Scipio Sighele (* 24. Juni 1868 in Brescia; † 21. Oktober 1913 in Florenz) war ein italienischer Kriminologe, Anthropologe und Pionier der Massenpsychologie. Er lehrte an den Universitäten von Brüssel, Rom und Pisa.
Leben
Scipio Sighele wurde in Brescia in eine Familie italienischer Juristen geboren. Sein Vater, ein Beamter, wurde in den Jahren nach der Einigung Italiens zum Königlichen Bevollmächtigten (procureur du roi) in Palermo.
Nach seiner Schulzeit studierte er zusammen mit Guglielmo Ferrero und Adolfo Zerboglio, beide später Anhänger von Cesare Lombroso, bei dem Kriminalisten Enrico Ferri Rechtswissenschaft. Seine Tesi di laurea widmete er dem Phänomen der Mitschuld.

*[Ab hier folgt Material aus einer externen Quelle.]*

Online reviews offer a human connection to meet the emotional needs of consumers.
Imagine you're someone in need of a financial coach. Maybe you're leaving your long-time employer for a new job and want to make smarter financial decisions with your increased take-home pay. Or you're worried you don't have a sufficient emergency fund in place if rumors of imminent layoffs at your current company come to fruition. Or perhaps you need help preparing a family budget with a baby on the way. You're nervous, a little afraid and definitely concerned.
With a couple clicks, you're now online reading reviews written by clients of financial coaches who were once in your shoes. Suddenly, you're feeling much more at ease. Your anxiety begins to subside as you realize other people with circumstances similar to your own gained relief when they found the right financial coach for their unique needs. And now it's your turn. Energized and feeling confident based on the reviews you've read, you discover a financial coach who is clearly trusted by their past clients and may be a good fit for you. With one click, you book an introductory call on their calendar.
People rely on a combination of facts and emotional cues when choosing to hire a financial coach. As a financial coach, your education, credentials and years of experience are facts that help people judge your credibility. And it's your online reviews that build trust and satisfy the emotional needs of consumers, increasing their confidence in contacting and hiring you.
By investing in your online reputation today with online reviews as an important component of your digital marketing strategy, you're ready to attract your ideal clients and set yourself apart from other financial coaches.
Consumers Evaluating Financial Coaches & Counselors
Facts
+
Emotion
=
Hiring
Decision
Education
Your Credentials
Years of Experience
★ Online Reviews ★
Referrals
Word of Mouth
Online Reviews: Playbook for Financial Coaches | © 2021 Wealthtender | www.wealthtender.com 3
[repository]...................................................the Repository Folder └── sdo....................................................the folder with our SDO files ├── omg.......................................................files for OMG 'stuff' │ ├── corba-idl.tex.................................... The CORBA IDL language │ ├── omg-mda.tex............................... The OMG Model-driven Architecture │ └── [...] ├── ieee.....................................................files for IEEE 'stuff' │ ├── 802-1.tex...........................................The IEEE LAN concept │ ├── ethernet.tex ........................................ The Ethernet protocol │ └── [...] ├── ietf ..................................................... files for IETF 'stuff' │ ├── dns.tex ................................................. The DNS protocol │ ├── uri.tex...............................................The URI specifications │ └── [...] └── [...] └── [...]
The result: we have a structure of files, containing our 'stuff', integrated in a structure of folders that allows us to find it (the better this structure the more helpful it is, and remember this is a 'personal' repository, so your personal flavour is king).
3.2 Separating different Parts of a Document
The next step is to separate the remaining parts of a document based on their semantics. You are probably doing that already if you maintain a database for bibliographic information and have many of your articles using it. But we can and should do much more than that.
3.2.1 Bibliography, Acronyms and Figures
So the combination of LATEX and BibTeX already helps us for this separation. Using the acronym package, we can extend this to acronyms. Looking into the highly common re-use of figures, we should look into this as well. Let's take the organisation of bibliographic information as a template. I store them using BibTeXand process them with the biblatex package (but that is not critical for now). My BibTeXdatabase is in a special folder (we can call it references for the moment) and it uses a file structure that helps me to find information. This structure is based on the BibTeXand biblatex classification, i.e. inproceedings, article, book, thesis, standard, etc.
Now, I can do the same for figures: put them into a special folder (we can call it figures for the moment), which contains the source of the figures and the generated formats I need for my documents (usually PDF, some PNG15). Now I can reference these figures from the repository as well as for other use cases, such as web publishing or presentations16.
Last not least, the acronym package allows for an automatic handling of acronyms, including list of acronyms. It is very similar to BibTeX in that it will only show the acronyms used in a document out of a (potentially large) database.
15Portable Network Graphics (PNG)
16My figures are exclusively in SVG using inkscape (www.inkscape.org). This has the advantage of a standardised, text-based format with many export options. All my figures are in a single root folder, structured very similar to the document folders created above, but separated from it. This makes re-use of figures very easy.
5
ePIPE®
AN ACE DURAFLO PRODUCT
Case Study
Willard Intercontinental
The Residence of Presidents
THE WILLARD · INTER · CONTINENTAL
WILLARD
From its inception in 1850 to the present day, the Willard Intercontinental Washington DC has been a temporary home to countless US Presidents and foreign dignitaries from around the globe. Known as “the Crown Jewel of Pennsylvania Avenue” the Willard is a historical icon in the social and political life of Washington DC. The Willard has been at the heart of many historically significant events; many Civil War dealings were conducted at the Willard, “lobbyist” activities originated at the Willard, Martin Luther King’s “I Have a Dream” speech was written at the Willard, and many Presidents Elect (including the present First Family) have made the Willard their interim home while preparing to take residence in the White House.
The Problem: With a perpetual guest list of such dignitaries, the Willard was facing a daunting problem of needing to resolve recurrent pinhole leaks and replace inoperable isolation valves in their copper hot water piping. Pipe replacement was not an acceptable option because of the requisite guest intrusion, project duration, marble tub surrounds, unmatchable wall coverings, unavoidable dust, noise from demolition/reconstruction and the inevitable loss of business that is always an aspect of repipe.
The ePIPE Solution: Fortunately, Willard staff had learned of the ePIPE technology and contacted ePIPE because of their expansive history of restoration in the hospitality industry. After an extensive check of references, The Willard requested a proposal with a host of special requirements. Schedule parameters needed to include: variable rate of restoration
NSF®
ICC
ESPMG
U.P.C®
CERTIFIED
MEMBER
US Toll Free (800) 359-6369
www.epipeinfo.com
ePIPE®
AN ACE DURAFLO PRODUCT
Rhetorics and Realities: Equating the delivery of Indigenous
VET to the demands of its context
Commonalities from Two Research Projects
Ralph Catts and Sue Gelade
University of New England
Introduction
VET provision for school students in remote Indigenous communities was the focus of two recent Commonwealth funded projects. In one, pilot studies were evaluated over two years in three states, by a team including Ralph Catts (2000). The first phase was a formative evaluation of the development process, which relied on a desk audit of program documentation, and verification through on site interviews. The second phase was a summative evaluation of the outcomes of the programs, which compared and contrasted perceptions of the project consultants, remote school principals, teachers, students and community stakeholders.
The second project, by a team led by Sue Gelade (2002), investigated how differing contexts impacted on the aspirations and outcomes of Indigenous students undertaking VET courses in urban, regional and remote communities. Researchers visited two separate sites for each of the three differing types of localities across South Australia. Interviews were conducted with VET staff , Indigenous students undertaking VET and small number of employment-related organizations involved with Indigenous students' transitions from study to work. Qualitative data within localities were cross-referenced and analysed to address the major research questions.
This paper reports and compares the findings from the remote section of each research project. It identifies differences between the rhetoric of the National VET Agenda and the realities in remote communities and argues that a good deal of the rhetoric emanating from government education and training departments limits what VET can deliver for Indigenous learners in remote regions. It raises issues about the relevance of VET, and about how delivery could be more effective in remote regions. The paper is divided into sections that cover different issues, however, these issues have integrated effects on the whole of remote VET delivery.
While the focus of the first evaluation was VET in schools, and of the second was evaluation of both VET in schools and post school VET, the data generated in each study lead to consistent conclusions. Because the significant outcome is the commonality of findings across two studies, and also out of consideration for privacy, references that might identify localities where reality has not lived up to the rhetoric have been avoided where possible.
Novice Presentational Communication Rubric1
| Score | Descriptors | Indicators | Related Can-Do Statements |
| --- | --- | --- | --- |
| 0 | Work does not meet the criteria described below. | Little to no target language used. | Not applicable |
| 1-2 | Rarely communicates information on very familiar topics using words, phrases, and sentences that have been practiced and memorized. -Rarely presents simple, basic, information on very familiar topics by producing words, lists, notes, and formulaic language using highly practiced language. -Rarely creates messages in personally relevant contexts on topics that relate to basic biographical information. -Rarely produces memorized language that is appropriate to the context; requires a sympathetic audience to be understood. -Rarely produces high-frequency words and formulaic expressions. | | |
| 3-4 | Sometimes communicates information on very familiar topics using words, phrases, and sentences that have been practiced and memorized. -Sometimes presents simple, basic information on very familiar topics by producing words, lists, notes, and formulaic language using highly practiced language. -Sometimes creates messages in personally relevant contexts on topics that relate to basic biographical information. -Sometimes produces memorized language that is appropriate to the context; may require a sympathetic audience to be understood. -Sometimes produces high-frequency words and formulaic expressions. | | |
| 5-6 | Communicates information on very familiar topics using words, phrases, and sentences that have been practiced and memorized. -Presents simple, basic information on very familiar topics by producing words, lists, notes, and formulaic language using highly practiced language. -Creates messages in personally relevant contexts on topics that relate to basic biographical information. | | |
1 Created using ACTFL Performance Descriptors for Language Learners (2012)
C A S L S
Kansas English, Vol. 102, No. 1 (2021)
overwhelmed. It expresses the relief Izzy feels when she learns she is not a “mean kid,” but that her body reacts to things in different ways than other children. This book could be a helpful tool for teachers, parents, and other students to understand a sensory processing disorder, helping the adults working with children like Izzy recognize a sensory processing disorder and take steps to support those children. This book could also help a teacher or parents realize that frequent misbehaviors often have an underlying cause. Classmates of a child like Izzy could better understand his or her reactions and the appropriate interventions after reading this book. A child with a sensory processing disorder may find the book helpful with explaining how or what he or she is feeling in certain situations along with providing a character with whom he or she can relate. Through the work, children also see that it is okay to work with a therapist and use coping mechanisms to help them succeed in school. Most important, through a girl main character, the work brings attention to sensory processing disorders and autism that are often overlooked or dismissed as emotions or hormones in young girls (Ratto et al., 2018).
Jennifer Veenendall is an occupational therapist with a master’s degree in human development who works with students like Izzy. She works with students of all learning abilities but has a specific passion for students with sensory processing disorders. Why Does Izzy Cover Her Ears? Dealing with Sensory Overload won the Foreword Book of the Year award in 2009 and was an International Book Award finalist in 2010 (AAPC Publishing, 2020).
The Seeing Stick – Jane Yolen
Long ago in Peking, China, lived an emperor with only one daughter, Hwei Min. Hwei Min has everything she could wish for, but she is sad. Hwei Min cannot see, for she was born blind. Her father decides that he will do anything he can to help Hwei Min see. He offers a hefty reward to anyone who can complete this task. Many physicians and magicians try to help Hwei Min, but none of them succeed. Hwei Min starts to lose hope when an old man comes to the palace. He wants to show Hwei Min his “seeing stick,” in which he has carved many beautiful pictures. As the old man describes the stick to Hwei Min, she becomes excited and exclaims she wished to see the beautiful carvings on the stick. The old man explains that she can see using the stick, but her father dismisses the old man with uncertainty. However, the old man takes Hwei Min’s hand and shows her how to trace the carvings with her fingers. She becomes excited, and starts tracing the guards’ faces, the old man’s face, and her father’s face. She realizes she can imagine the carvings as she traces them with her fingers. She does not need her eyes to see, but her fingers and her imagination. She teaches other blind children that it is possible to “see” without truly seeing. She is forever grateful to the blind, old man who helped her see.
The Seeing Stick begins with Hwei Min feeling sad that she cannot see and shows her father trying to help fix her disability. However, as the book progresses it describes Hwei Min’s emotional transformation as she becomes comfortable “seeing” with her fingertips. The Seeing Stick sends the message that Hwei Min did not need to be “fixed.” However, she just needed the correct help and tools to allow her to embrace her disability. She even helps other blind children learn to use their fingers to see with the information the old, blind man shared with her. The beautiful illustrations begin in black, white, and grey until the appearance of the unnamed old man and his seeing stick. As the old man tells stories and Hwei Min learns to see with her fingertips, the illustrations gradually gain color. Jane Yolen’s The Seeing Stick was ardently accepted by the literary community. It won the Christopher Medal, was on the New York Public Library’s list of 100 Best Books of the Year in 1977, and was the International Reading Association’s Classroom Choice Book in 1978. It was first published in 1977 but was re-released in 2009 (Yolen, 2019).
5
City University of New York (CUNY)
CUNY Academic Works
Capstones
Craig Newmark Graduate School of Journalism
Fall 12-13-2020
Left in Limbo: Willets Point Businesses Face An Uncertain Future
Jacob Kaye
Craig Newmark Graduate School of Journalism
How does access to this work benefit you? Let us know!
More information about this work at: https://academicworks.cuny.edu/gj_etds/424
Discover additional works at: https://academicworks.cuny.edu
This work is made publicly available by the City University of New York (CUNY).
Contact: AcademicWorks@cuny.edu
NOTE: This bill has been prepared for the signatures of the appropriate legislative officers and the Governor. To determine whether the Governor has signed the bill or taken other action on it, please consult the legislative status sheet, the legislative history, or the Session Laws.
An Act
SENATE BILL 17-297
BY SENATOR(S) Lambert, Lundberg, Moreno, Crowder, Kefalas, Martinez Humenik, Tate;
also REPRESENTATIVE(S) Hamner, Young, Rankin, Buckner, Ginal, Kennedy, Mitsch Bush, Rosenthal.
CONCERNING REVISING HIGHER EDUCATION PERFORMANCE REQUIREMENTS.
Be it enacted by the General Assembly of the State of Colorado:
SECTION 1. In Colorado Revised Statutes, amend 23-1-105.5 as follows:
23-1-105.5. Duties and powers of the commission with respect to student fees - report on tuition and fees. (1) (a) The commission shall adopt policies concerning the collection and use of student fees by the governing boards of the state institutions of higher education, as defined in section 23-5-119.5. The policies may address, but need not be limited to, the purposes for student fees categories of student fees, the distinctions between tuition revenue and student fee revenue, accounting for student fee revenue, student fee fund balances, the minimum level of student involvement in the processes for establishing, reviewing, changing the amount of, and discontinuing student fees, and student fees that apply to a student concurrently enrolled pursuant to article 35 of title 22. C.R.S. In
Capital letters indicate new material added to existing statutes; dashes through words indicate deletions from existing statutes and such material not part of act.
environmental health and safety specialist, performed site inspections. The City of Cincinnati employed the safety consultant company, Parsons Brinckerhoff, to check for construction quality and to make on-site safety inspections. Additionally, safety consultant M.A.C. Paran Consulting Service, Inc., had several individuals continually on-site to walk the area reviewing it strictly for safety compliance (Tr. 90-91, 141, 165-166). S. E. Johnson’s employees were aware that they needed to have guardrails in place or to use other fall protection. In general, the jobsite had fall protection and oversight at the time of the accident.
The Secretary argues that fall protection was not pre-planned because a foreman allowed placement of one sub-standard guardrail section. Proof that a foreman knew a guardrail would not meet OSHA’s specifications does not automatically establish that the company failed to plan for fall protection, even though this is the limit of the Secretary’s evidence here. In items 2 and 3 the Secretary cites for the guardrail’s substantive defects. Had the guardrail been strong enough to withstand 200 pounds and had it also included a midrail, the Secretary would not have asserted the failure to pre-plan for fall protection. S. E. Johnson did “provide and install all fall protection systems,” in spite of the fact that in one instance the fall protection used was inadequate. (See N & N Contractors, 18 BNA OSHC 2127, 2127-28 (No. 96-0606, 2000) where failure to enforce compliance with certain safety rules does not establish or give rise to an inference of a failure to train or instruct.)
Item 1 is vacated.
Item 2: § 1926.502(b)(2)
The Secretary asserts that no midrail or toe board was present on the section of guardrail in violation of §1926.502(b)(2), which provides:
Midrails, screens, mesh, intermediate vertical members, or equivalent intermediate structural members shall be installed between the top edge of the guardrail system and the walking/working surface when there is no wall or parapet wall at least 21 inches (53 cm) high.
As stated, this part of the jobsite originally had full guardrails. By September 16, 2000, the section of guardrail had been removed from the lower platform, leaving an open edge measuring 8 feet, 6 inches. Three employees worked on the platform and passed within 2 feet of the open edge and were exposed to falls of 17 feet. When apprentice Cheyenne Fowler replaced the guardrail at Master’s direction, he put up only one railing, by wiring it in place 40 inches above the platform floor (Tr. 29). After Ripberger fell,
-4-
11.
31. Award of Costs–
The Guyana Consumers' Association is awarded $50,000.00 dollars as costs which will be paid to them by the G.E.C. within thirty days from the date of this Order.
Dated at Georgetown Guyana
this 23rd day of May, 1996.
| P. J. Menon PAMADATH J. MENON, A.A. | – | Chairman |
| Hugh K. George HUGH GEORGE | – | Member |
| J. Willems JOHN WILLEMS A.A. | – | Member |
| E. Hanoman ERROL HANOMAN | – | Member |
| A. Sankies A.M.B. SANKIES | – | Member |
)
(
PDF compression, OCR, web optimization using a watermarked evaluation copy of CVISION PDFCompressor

Im Jahr 1891 veröffentlichte er in der Lombroso-Zeitschrift Archivio di Psichiatria zwei Artikel über die kriminelle Masse. Diese Artikel bildeten den Kern seines wenig später veröffentlichten Hauptwerkes La Folla delinquente, das internationale Verbreitung fand. Es wurde unter dem Titel La Foule criminelle ins Französische übersetzt. Die deutsche Übersetzung Psychologie des Auflaufs und der Massenverbrechen wurde 1897 von Hans Kurella besorgt. Das Werk beschreibt Phänomene der Massenbildung, der Ansteckung, und es analysiert die Mechanismen, die in der Masse wirken.
Sighele beschrieb die kriminelle Neigung kollektiver Verbindungen. Gustave Le Bon wurde in seinen eigenen Arbeiten von diesen Ideen stark beeinflusst. Der nunmehr berühmte Sighele weitete seine Forschungen auf das Gebiet der Kollektivpsychologie aus. In Frankreich verwendeten Émile Zola, Émile Durkheim und Max Nordau seine Entdeckungen in den Gebieten der Literatur, Soziologie und Politik. Sighele veröffentlichte in Frankreich La Psychologie des Sectes (1895) und neue Ausgaben seines Opus major La Foule Criminelle.
An der Wende vom 19. zum 20. Jahrhundert wurde er aktiver Kämpfer im Trentino, der Heimatregion seiner Eltern, die damals unter österreichischer Herrschaft stand. Sighele reduzierte seine soziologischen Arbeiten, um sich dem Journalismus und politischen Studien zu widmen. Seine letzten Arbeiten erstrecken sich auf die nationale Frage und den Irredentismus, dessen Theoretiker er war. Von den Österreichern 1912 wegen seiner Aktivitäten aus dem Trentino ausgewiesen, er besaß eine Villa in Nago am Gardasee, starb er 1913 in Florenz.
Gedenktafel
Die Gedenktafel für Scipio Sighele in der Via Poggi 9 in Florenz hat die folgende Aufschrift (mit deutscher Übersetzung):
SCIPIO SIGHELE |
Scipio Sighele |
Zitate
"Et il n'y a pas d'ironie dans ce que j'écris; je pense que lorsqu'on adopte nos idées sans nous citer, c'est le genre d'éloge le moins suspect qui puisse nous être adressé." (Sighele über Le Bon, im Vorwort zu La foule criminelle, 1901)
"Ich glaube sagen zu dürfen, dass der wesentliche Inhalt der breiter angelegten Untersuchungen von Le Bon schon bei Sighele zu finden ist." (Hans Kurella im Vorwort zu seiner deutschen Übersetzung.)
Schriften
- La folla delinquente: studio di psicologia collettiva. Torino etc.: Bocca 1891 (Biblioteca antropologico-giuridica. Ser. 2; Vol. 15)
- La Foule Criminelle. Paris 1892 (die 2. Aufl. aus dem Jahr 1901 wurde vollständig umgearbeitet) (Digitalisat; PDF-Datei; 2,5 MB)
- Le Crime à deux. Paris und Lyon: Storck et Masson 1893 (Bibliothèque de criminologie)
- Psychologie des Sectes, 1898 (auch Paris 1908) Digitalisat (1908), Bibliothèque Sociologique Internationale XIII
- Un pays de criminels-nés. Paris und Lyon: Storck et Masson 1896 (Bibliothèque de criminologie)
- La Delinquenza settaria. Mailand: Treves 1897
- Psychologie des Auflaufs und der Massenverbrechen. Autorisierte deutsche Übersetzung von Dr. Hans Kurella. Dresden und Leipzig: Verlag von Carl Reissner 1897 Digitalisat (Die deutsche Übersetzung beruht auf der 1. Auflage, die durch die vom Autor überarbeitete Pariser Ausgabe von 1901 als überholt gilt.)